§ Text block
What are other relevant USPSTF recommendations?The USPSTF has made a recommendation on primary care interventions for prevention and cessation of tobacco use in children and adolescents. This recommendation is available at https://www.uspreventiveservicestaskforce.org.
Where to read the full recommendation statement?Visit the USPSTF website to read the full recommendation statement. This includes more details on the rationale of the recommendation, including benefits and harms, supporting evidence, and recommendations of others.

The USPSTF recommends that clinicians ask all pregnant persons about tobacco use, advise them to stop using tobacco, and provide behavioral interventions for cessation to pregnant persons who use tobacco (Table 1). A recommendation.

The USPSTF concludes that the current evidence is insufficient to assess the balance of benefits and harms of pharmacotherapy interventions for tobacco cessation in pregnant persons(Table 1). I statement.

The USPSTF concludes that the current evidence is insufficient to assess the balance of benefits and harms of electronic cigarettes (e-cigarettes) for tobacco cessation in adults, including pregnant persons. The USPSTF recommends that clinicians direct patients who use tobacco to other tobacco cessation interventions with proven effectiveness and established safety(Table 1). I statement.

See the Practice Considerations section for more information on recommended behavioral interventions and pharmacotherapy and for suggestions for practice regarding the I statements.

Introduction

Tobacco use is the leading preventable cause of disease, disability, and death in the United States. In 2014, it was estimated that 480,000 deaths annually are attributed to cigarette smoking, including secondhand smoke.1 Smoking during pregnancy can increase the risk for miscarriage, congenital anomalies, stillbirth, fetal growth restriction, preterm birth, placental abruption, and complications in the offspring, including sudden infant death syndrome and impaired lung function in childhood.14 In 2019 (the most recent data currently available), an estimated 50.6 million U.S. adults (20.8% of the adult population) used tobacco; 14.0% of the U.S. adult population currently smoked cigarettes; and 4.5% of the U.S. adult population used e-cigarettes.5 According to data from the National Vital Statistics System, in 2016, 7.2% of women who gave birth smoked cigarettes during pregnancy.6 There are disparities in smoking behaviors associated with certain sociodemographic factors: Smoking rates are particularly high in non-Hispanic American Indian/Alaska Native persons; lesbian, gay, or bisexual adults; adults whose highest level of educational attainment is a General Educational Development certificate; persons who are uninsured and those with Medicaid; adults with a disability; and persons with mild, moderate, or severe generalized anxiety symptoms.5 According to the 2015 National Health Interview Survey, which reported responses from 33,672 adults, 68% of adults who smoked reported that they wanted to stop smoking, and 55% attempted quitting in the past year7; only 7% reported having recently quit smoking, and 31% reported having used cessation counseling, medication, or both when trying to quit.7

USPSTF Assessment of Magnitude of Net Benefit

The USPSTF concludes with high certainty that the net benefit of behavioral interventions and FDA-approved pharmacotherapy for tobacco smoking cessation, alone or combined, in nonpregnant adults who smoke is substantial.

§ Saved data entries
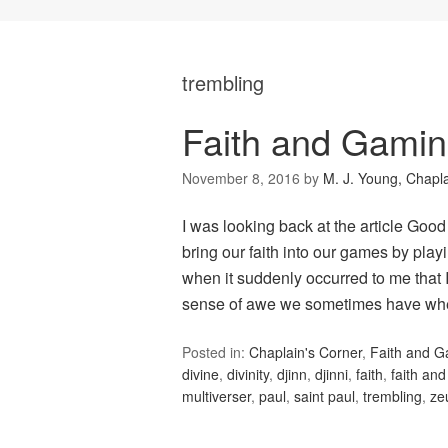
trembling
Faith and Gami
November 8, 2016
by
M. J. Young, Chapl
I was looking back at the article Good
bring our faith into our games by playi
when it suddenly occurred to me that 
sense of awe we sometimes have w
Posted in:
Chaplain's Corner
,
Faith and 
divine
,
divinity
,
djinn
,
djinni
,
faith
,
faith an
multiverser
,
paul
,
saint paul
,
trembling
,
ze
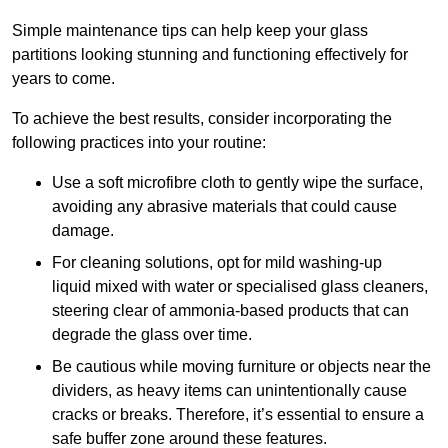
Simple maintenance tips can help keep your glass
partitions looking stunning and functioning effectively for
years to come.
To achieve the best results, consider incorporating the
following practices into your routine:
Use a soft microfibre cloth to gently wipe the surface,
avoiding any abrasive materials that could cause
damage.
For cleaning solutions, opt for mild washing-up
liquid mixed with water or specialised glass cleaners,
steering clear of ammonia-based products that can
degrade the glass over time.
Be cautious while moving furniture or objects near the
dividers, as heavy items can unintentionally cause
cracks or breaks. Therefore, it’s essential to ensure a
safe buffer zone around these features.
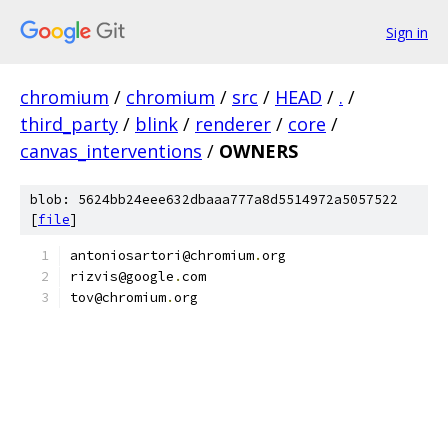
Sign in
chromium
/
chromium
/
src
/
HEAD
/
.
/
third_party
/
blink
/
renderer
/
core
/
canvas_interventions
/
OWNERS
blob: 5624bb24eee632dbaaa777a8d5514972a5057522
[
file
]
antoniosartori@chromium
.
org
rizvis@google
.
com
tov@chromium
.
org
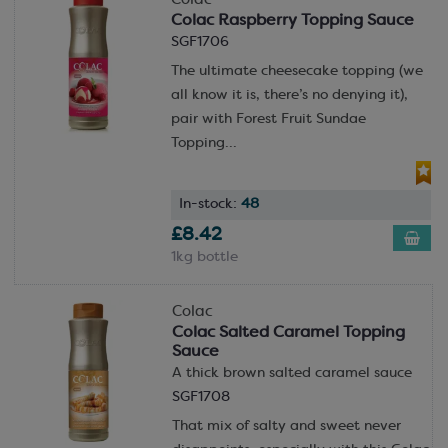
Colac
Colac Raspberry Topping Sauce
SGF1706
The ultimate cheesecake topping (we
all know it is, there’s no denying it),
pair with Forest Fruit Sundae
Topping...
In-stock:
48
£8.42
1kg bottle
Colac
Colac Salted Caramel Topping
Sauce
A thick brown salted caramel sauce
SGF1708
That mix of salty and sweet never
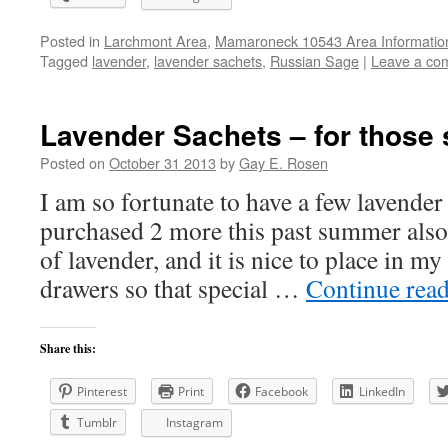
Posted in
Larchmont Area
,
Mamaroneck 10543 Area Informatio
Tagged
lavender
,
lavender sachets
,
Russian Sage
|
Leave a co
Lavender Sachets – for those s
Posted on
October 31 2013
by
Gay E. Rosen
I am so fortunate to have a few lavende
purchased 2 more this past summer also)
of lavender, and it is nice to place in m
drawers so that special …
Continue rea
Share this:
Pinterest
Print
Facebook
LinkedIn
Tumblr
Instagram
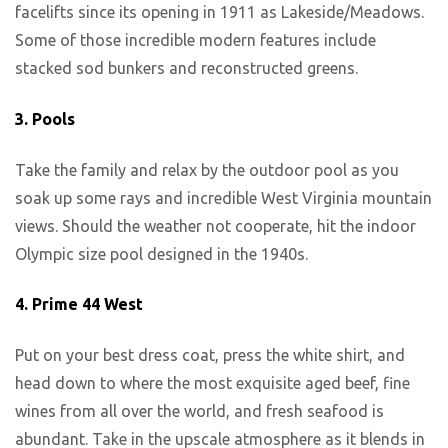
facelifts since its opening in 1911 as Lakeside/Meadows.
Some of those incredible modern features include
stacked sod bunkers and reconstructed greens.
3.
Pools
Take the family and relax by the outdoor pool as you
soak up some rays and incredible West Virginia mountain
views. Should the weather not cooperate, hit the indoor
Olympic size pool designed in the 1940s.
4.
Prime 44 West
Put on your best dress coat, press the white shirt, and
head down to where the most exquisite aged beef, fine
wines from all over the world, and fresh seafood is
abundant. Take in the upscale atmosphere as it blends in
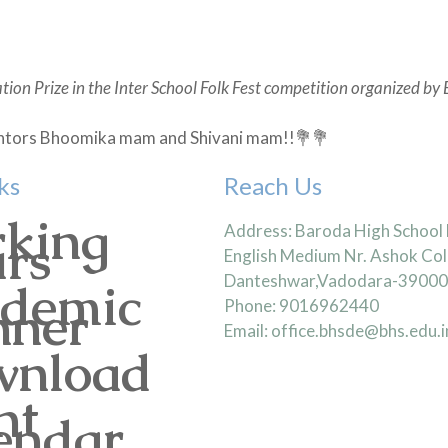
tion Prize in the Inter School Folk Fest competition organized by 
 mentors Bhoomika mam and Shivani mam!!💐💐
ks
Reach Us
king
Address: Baroda High School
rs
English Medium Nr. Ashok Col
Danteshwar,Vadodara-3900
demic
nner
Phone: 9016962440
Email: office.bhsde@bhs.edu.i
nload
nt
endar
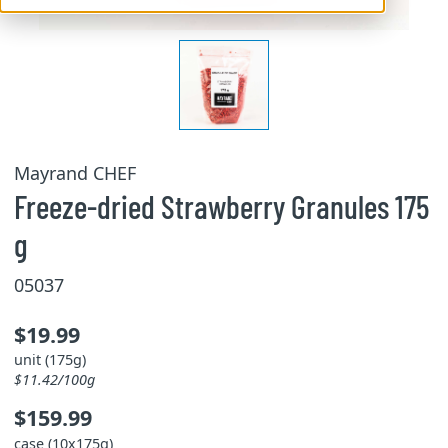
Mayrand CHEF
Freeze-dried Strawberry Granules 175
g
05037
$19.99
unit (175g)
$11.42/100g
$159.99
case (10x175g)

§ Exercise 1
In the tobacco cessation recommendation, what share of women who gave birth in 2016 smoked cigarettes during pregnancy?
§ Exercise 2
Please mark each statement yes or no against the tobacco cessation recommendation, quoting the words that decide it. (a) The evidence is insufficient to assess the benefits and harms of pharmacotherapy for tobacco cessation in pregnant persons. (b) Most adults who smoked reported using counseling, medication, or both when trying to quit. (c) The net benefit of behavioral interventions for smoking cessation in nonpregnant adults is judged with moderate certainty.

§ Answer 1
7.2%

§ Answer 2
(a) Yes: "the current evidence is insufficient to assess the balance of benefits and harms of pharmacotherapy interventions for tobacco cessation in pregnant persons"
(b) No: "31% reported having used cessation counseling, medication, or both when trying to quit"
(c) No: "The USPSTF concludes with high certainty that the net benefit of behavioral interventions and FDA-approved pharmacotherapy for tobacco smoking cessation, alone or combined, in nonpregnant adults who smoke is substantial."